The Health Minister has been saying for months that he is open to suggestions on how to improve Alberta’s health care system. However the credibility of his statement has been seriously undermined by the Premier’s steadfast refusal to admit there is a health care crisis and by the Health Minister’s disdainful dismissal of every recommendation offered by the opposition parties and medical experts.
It also appears that the Minister is not yet ready to unveil the recommendations made by his own team of external consultants. McKinsey and Company, a global management consulting firm, landed a $1 million contract to produce a plan to improve the Alberta health care system, however this plan has yet to see the light of day.
Perhaps the suggestions made by the opposition parties are too costly and perhaps the improvements suggested by McKinsey are too radical. Maybe it would be helpful to look for answers a little closer to home. How about Lethbridge? Greg Weadick is the Conservative MLA for Lethbridge-West and the parliamentary assistant for Advanced Education and Technology. On Nov 24, 2010 he spoke in support of the new health bill and made a remarkable comment about the state of health care in Lethbridge/Medicine Hat. This region serves two urban centres (Lethbridge and Medicine Hat), a widely dispersed rural population of ranchers and farmers and, in Mr Weadick’s words “a great swath” of southeastern British Columbia. Sounds like a scaled down version of the Province of Alberta, doesn’t it?
Lethbridge and Medicine Hat continue to be among the top few hospitals across the country that regularly meet the Canadian Associate of Emergency Professionals (CAEP) wait time targets. These are the same targets that Dr Sherman tried to enshrine in the new Alberta Health Act. In the Lethbridge/Medicine Hat area the average wait time is about 2.5 hours. The other Alberta hospitals are struggling to meet the target wait times of 4 hours for treatment/discharge or 8 hours for treatment/admission.
How did Lethbridge/Medicine Hat accomplish this? Mr Weadick says that “…men and women on the front line …worked together and created protocols where wait times …were significantly reduced.” One way this was achieved was by increasing the number of continuing care beds by 50%, up from 1000 to 1,500. If we’ve learned anything from this crisis it is this: adding continuing care beds frees up acute care beds which in turn frees up ER beds which reduces wait times. Another creative solution was to work with the municipalities and the health care providers to create a joint fire-ambulance service. This resulted in more efficient, less expensive service.

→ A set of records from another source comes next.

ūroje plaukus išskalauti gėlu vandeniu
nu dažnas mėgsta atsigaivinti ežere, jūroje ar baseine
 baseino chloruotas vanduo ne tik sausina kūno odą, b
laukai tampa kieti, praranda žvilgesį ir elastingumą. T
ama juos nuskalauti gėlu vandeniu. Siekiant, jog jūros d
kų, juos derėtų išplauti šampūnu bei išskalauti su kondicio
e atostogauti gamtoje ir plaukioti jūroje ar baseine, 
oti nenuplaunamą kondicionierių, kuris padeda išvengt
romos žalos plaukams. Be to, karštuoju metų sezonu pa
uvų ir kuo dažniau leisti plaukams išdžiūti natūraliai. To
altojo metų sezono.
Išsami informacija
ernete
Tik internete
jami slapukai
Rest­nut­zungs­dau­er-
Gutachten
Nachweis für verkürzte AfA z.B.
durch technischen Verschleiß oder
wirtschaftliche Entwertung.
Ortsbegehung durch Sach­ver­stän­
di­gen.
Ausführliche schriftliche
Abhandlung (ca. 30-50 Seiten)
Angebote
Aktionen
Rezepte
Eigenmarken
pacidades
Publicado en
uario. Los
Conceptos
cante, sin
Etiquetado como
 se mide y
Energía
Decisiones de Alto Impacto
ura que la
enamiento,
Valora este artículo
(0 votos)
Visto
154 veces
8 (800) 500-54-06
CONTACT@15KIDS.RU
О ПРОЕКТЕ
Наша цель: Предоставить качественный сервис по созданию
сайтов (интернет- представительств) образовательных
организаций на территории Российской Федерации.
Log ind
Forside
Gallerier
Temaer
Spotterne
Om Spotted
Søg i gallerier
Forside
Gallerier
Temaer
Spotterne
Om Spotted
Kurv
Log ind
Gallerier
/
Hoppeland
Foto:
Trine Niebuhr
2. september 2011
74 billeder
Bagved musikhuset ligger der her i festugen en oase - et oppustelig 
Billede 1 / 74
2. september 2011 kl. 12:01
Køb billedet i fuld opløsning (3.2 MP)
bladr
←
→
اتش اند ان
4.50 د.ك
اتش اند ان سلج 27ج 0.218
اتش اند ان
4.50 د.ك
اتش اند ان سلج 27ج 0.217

This achievement is all the more astounding when one considers that it was achieved during that period of increased confusion, decreased morale and reduced autonomy that resulted from the merger of the nine decentralized health regions into the monolithic AHS.
So Minister Zwozdesky, I understand your reasons for dismissing the suggestions from the opposition parties—it’s just not politically expedient—but won’t you at least follow up on the comments made by your own parliamentary assistant (for education and technology no less) and check out Lethbridge?
So, living in BC I am looking in from the outside, but BC does not appear to be doing any better than Alberta so my question is: When I go over my credit limit on my credit card, the bank refuses to let me charge anymore. Is there not some sort of plan in force to ensure the government follows through on its spending promises? Or maybe a clean sweep is the only way to resolve the problem at hand, out with the old and in with the new. The government is just as accountable for its spending habits as I am. What ever happened to leading by example?
You’re absolutely right about the government being accountable for spending. I too wish that it would start spending wisely. Lethbridge may be the litmus test. Will the government look to the success of Lethbridge for guidance on what can be done to improve the delivery of health care or will it continue trotting out plans which have been on the shelf for the last 18 months in a pathetic effort to mollify Albertans who are no longer prepared to accept the status quo? Time will tell.